If ya piped my way.. it won't freeze... think hydronic heat..


----------



## Cajunhiker (Dec 14, 2009)

If the attic is cold enough to freeze and break PEX pipe, the home prolly has a lot of serious issues.


----------



## sparky (Jan 8, 2014)

Cajunhiker said:


> If the attic is cold enough to freeze and break PEX pipe, the home prolly has a lot of serious issues.


he said the pipe hasnt ever cracked or busted as it is one continous run with no fittings around where it freezes at,it just freezes up i guess when the wind hits it just right.:laughing:


----------



## sparky (Jan 8, 2014)

rjbphd said:


> If ya piped my way.. it won't freeze... think hydronic heat..


since the slab was already poured and this was a porch at one time,i assume this is the reason the original plumber ran the line this way,as it was the onlly way to get it over to where it needed to be without running it across the finished room.:laughing:


----------



## rjbphd (Feb 5, 2010)

sparky said:


> since the slab was already poured and this was a porch at one time,i assume this is the reason the original plumber ran the line this way,as it was the onlly way to get it over to where it needed to be without running it across the finished room.:laughing:


Def not a hydronic heating guy here....


----------



## sparky (Jan 8, 2014)

rjbphd said:


> Def not a hydronic heating guy here....
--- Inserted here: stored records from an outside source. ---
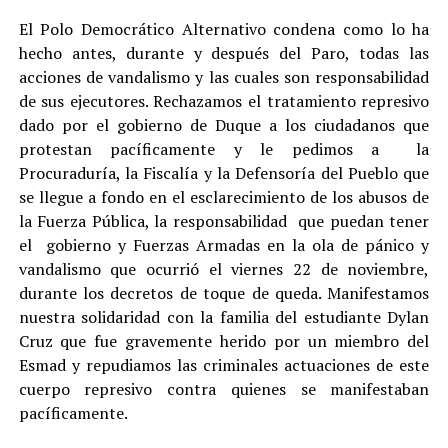
El Polo Democrático Alternativo condena como lo ha
hecho antes, durante y después del Paro, todas las
acciones de vandalismo y las cuales son responsabilidad
de sus ejecutores. Rechazamos el tratamiento represivo
dado por el gobierno de Duque a los ciudadanos que
protestan pacíficamente y le pedimos a la
Procuraduría, la Fiscalía y la Defensoría del Pueblo que
se llegue a fondo en el esclarecimiento de los abusos de
la Fuerza Pública, la responsabilidad que puedan tener
el gobierno y Fuerzas Armadas en la ola de pánico y
vandalismo que ocurrió el viernes 22 de noviembre,
durante los decretos de toque de queda. Manifestamos
nuestra solidaridad con la familia del estudiante Dylan
Cruz que fue gravemente herido por un miembro del
Esmad y repudiamos las criminales actuaciones de este
cuerpo represivo contra quienes se manifestaban
pacíficamente.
Nope,I run potable water systems:laughing::laughing:


----------



## Redwood (Sep 8, 2008)

Cajunhiker said:


> If the attic is cold enough to freeze and break PEX pipe, the home prolly has a lot of serious issues.


LOL Come on up...
Here the serious issue would be some dumbazz ran pipes in the attic...
Attics & Exterior walls are pretty much off limits...


----------



## fhrooter72 (Apr 12, 2011)

Redwood, Based on the pics you posted, it seems the PEX was improperly installed. Uponor requires a minimum of 8" between fittings to allow for expansion if the pipe freezes. Houston rarely has freeze issues but, I filled a 12" section of pipe and capped both ends and left in my deep freezer for a week to see what would happen and the pipe expanded but, no leaks.


----------



## Redwood (Sep 8, 2008)

fhrooter72 said:


> Redwood, Based on the pics you posted, it seems the PEX was improperly installed. Uponor requires a minimum of 8" between fittings to allow for expansion if the pipe freezes. Houston rarely has freeze issues but, I filled a 12" section of pipe and capped both ends and left in my deep freezer for a week to see what would happen and the pipe expanded but, no leaks.


Those were from a test commissioned by some HVAC Industry Association several years back...

They tested many different types and brands of PEX with a variety of lengths between fittings, subjecting them to numerous freeze thaw cycles. The consensus was other than PEX-AL-PEX which failed to have any freeze damage resistance, that no brand of PEX was immune from suffering freeze damage, when metal fittings were used and spaced between 2" & 7" apart. That includes Wirsbo/Uponor....


----------